The past several releases of DSE have included several pivotal analytics innovations, specifically the popular Always On Spark SQL and DataStax Enterprise File System (DSEFS) features. With the latest release of DSE, the analytics story continues as we provide enhancements to DSE Analytics that make all of its great features more secure, faster, and easier to use.
In DSE 6.7, we’ve rounded out the DSE Analytics Kerberos authentication story by providing support for DSEFS REST API users. In addition to this, we’ve added convenience methods to the DSEFS API to enable recursive commands as well as improved logging in the DataStax Spark Shell, a popular choice for developers working with DSE Analytics.

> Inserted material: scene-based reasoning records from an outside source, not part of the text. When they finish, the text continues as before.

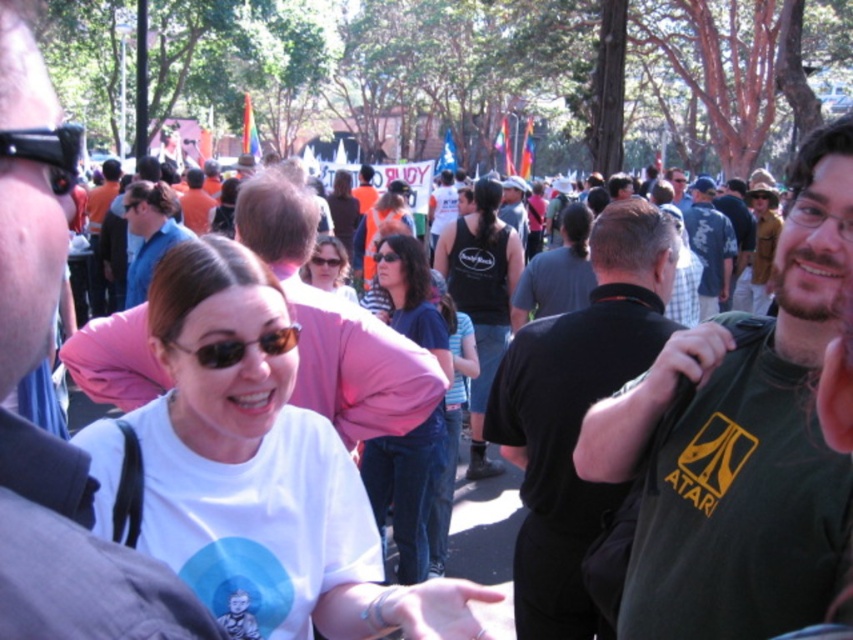
You are a photographer standing at the center of the scene. You want to take a picture of the dark blue jeans at center and the brown leather jacket at upper right. Can you fit both objects in your camera frame if your camera has a 1.5 meter wide field of view?

The dark blue jeans at center is 1.66 meters away from the brown leather jacket at upper right. Since the distance between them exceeds the camera frame width of 1.5 meters, you cannot fit both objects in the frame.

You are at a park and see two people wearing different clothing items. The first person is wearing a black tank top at center, and the second person is wearing a brown leather jacket at upper right. Which clothing item is located lower in the image?

The black tank top at center is positioned under the brown leather jacket at upper right, so the black tank top at center is located lower in the image.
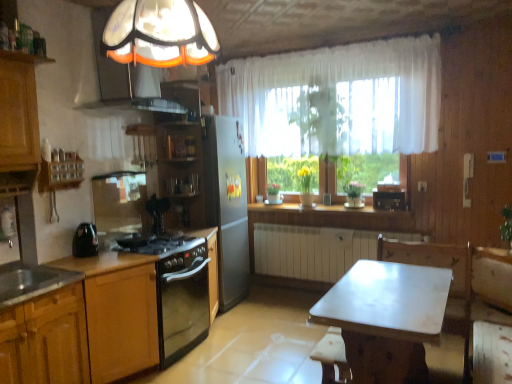
Question: Is white marble table at center turned away from matte glass exhaust hood at upper left?

Choices:
 (A) no
 (B) yes

Answer: (A)

Question: Is white marble table at center not close to matte glass exhaust hood at upper left?

Choices:
 (A) yes
 (B) no

Answer: (A)

Question: Is white marble table at center wider than matte glass exhaust hood at upper left?

Choices:
 (A) no
 (B) yes

Answer: (B)

Question: Is white marble table at center smaller than matte glass exhaust hood at upper left?

Choices:
 (A) no
 (B) yes

Answer: (A)

Question: From the image's perspective, is white marble table at center below matte glass exhaust hood at upper left?

Choices:
 (A) no
 (B) yes

Answer: (B)

Question: Is stainless steel sink at lower left situated inside black matte stove at left, which is the 2th appliance from back to front, or outside?

Choices:
 (A) inside
 (B) outside

Answer: (B)

Question: Considering the positions of stainless steel sink at lower left and black matte stove at left, which is the 2th appliance from back to front, in the image, is stainless steel sink at lower left taller or shorter than black matte stove at left, which is the 2th appliance from back to front,?

Choices:
 (A) tall
 (B) short

Answer: (B)

Question: Considering the relative positions of stainless steel sink at lower left and black matte stove at left, the 1th appliance positioned from the front, in the image provided, is stainless steel sink at lower left to the left or to the right of black matte stove at left, the 1th appliance positioned from the front,?

Choices:
 (A) left
 (B) right

Answer: (A)

Question: Is stainless steel sink at lower left wider or thinner than black matte stove at left, the 1th appliance positioned from the front?

Choices:
 (A) wide
 (B) thin

Answer: (A)

Question: Considering their positions, is black plastic radio at center, which ranks as the second appliance in front-to-back order, located in front of or behind black glossy kettle at left?

Choices:
 (A) front
 (B) behind

Answer: (B)

Question: Is black plastic radio at center, which appears as the first appliance when viewed from the right, bigger or smaller than black glossy kettle at left?

Choices:
 (A) big
 (B) small

Answer: (A)

Question: In terms of width, does black plastic radio at center, the second appliance viewed from the left, look wider or thinner when compared to black glossy kettle at left?

Choices:
 (A) thin
 (B) wide

Answer: (A)

Question: Is black plastic radio at center, the second appliance viewed from the left, taller or shorter than black glossy kettle at left?

Choices:
 (A) tall
 (B) short

Answer: (B)

Question: Based on their positions, is matte glass exhaust hood at upper left located to the left or right of black glossy kettle at left?

Choices:
 (A) left
 (B) right

Answer: (B)

Question: Considering their positions, is matte glass exhaust hood at upper left located in front of or behind black glossy kettle at left?

Choices:
 (A) behind
 (B) front

Answer: (B)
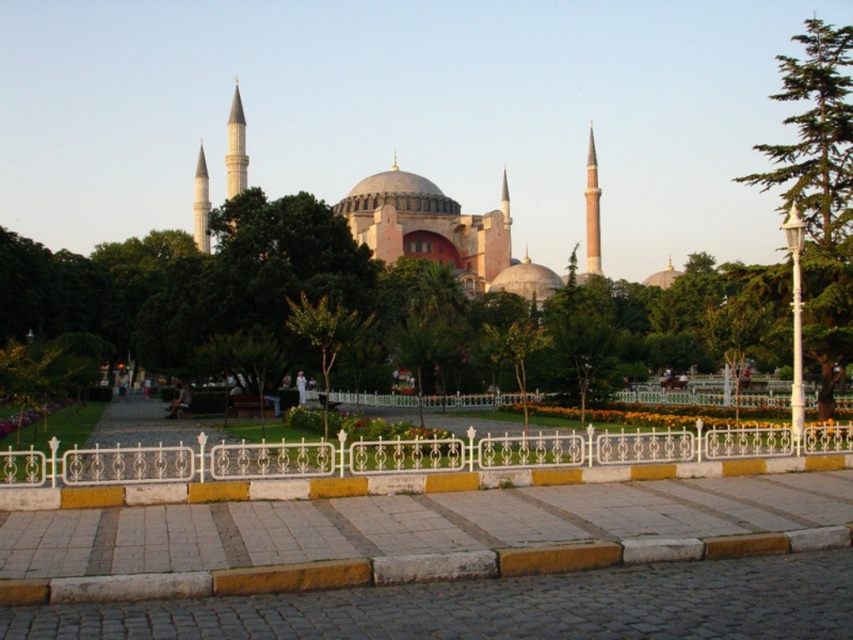
You are a visitor standing on the paved walkway in front of the mosque. You notice the white wrought iron fence at center and the green leafy tree at right. Which object is taller?

The green leafy tree at right is taller than the white wrought iron fence at center.

Based on the photo, you are planning to install a new bench in the park. The bench requires a space of 5 meters between the white wrought iron fence at center and the green leafy tree at right. Is there enough space for the bench between them?

The distance between the white wrought iron fence at center and the green leafy tree at right is 52.63 meters, which is more than enough to accommodate the bench requiring 5 meters of space.

You are standing at the entrance of the mosque and want to take a photo that includes both the point at coordinates point (242, 476) and point (746, 273). Since you want the closer point to be in focus, which point should you focus on?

Finally, we’ve implemented intelligent throttling mechanisms that optimize performance in DSE Analytics between the Apache Cassandra™ and Spark™ components.
Users of the DSEFS REST API now have the ability to access DSEFS data securely with DSE’s Unified Authentication functionality. In DSE 6.7, the DSEFS REST API has been integrated with Kerberos providing peace of mind for architects, developers, and operators of applications built on the power of DataStax’s distributed file system.
Setup and configuration of a secured DSEFS REST endpoint is easy thanks to the options provided by the integration of SPENGO and Kerberos token delegation in DSE Analytics. Users can simply choose the method they desire to obtain a delegation token and then register that token with the REST endpoint. Now, all DSEFS REST API calls to a specific endpoint are secured through Kerberos authentication.
DSEFS Recursive Commands
Users of the first releases of DSEFS have missed a few convenience methods that support bulk operations for file management. With DSE 6.7, DSEFS users have the ability to make bulk changes using the recursive flag –R for operations, such as copy (cp), permissions management (chmod), and owner management (chown). There’s no configuration needed to take advantage of this feature; simply upgrade to DSE 6.7 and you’re able to start using the recursive command flag.
Spark Shell Logging
Users who come to DSE Analytics from a Spark background have noticed that the logging and messages passed into the DSE Analytics shell differ from those of the open source Spark shell. These differences have been removed and now messages experienced in both environments are in synch, providing a friendly experience for native Spark users in DSE Analytics.
At DataStax we’re constantly looking for ways to improve the lives of developers building applications against DSE. One small but impactful improvement included for DSE Analytics in 6.7 is the introduction of a rate-limiting feature for DSE Analytics read operations. This new feature ensures that developers don’t inadvertently overload DSE clusters by issuing overly aggressive queries that can consume all available DSE Analytics resources.
Working with this new feature is simple: Users simply set the newly introduced spark.cassandra.input.throughputMBPerSec property available per DSE Analytics task; once set, DSE Analytics will ensure that reads are limited at the rate specified.
This new property is specifically useful in situations where a DSE Analytics task leverages the JoinWithCassandraTable method.
More to Come
The features contained in DSE 6.7 help strengthen the usability of DSE for analytics users. DataStax will continue to listen to our users and provide meaningful advances in DSE Analytics for years to come.